How to identify if Namenode is in safemode ?
Use the below command to check the status of namenode
hdfs dfsadmin -safemode get
If the output is “Safe mode is ON” then you know that your hadoop cluster is in read-only mode.
How to turn off safemode ?
Use the below command to turn-off safemode
hdfs dfsadmin -safemode leave
The output of the above command should be “Safe mode is OFF“. If you still can’t get namenode out of safemode after running above command, please try re-starting your master node by using “sudo reboot” command. Make sure that you have back-up of important files before you issue reboot command.
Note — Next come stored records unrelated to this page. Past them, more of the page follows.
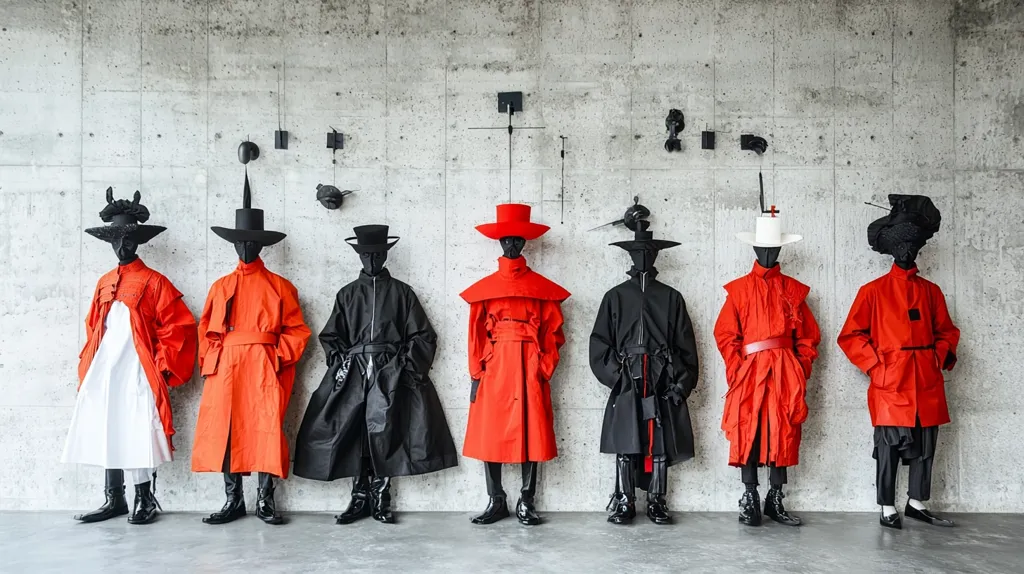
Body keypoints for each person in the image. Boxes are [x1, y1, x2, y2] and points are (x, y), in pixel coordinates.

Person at [293, 224, 458, 525]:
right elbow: (331, 335)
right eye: (366, 255)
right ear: (359, 256)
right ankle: (359, 498)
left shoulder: (402, 293)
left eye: (377, 254)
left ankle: (381, 497)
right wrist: (340, 362)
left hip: (390, 371)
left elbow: (424, 336)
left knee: (386, 431)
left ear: (385, 255)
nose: (371, 260)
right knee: (352, 431)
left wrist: (402, 366)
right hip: (353, 371)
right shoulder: (347, 293)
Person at [64, 188, 197, 525]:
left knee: (136, 430)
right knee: (105, 427)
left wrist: (162, 367)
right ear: (110, 243)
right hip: (105, 367)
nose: (123, 246)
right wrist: (90, 361)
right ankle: (114, 499)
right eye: (116, 240)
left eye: (129, 240)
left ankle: (144, 499)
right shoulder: (105, 281)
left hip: (137, 367)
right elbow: (93, 324)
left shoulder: (154, 281)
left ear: (137, 243)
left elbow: (178, 326)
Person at [838, 194, 959, 529]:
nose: (907, 252)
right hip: (891, 379)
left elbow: (948, 331)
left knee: (926, 441)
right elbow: (850, 336)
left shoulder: (931, 292)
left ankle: (916, 503)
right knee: (889, 444)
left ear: (918, 250)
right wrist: (878, 366)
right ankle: (887, 506)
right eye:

How to identify CORRUPT blocks ?
If you will not remove CORRUPT blocks/files then namenode will go into safemode again. You must identify and remove the corrupt files manually. In order to check the corrupt blocks/files please use below command:
hdfs fsck / | egrep -v '^\.+' | grep -v replica | grep -v Replica
The output will show you list of CORRUPT files. Refer to below image:
If the files are not important then you can delete it by using below command:
hdfs fsck / -delete
If the above command does not work then you may want to manually run delete for identified files. You can use below command:
hdfs dfs -rm -r -skipTrash PATH_OF_CORRUPT_BLOCKS_FILES
Replace PATH_OF_CORRUPT_BLOCKS_FILES with the actual hdfs path of corrupt files. Once this is done, run the above mentioned command “hdfs fsck…” again to check the status.
If you see “The filesystem under path ‘/’ is HEALTHY” then you have successfully removed corrupt blocks and now namenode shall not go back into safemode for this reason.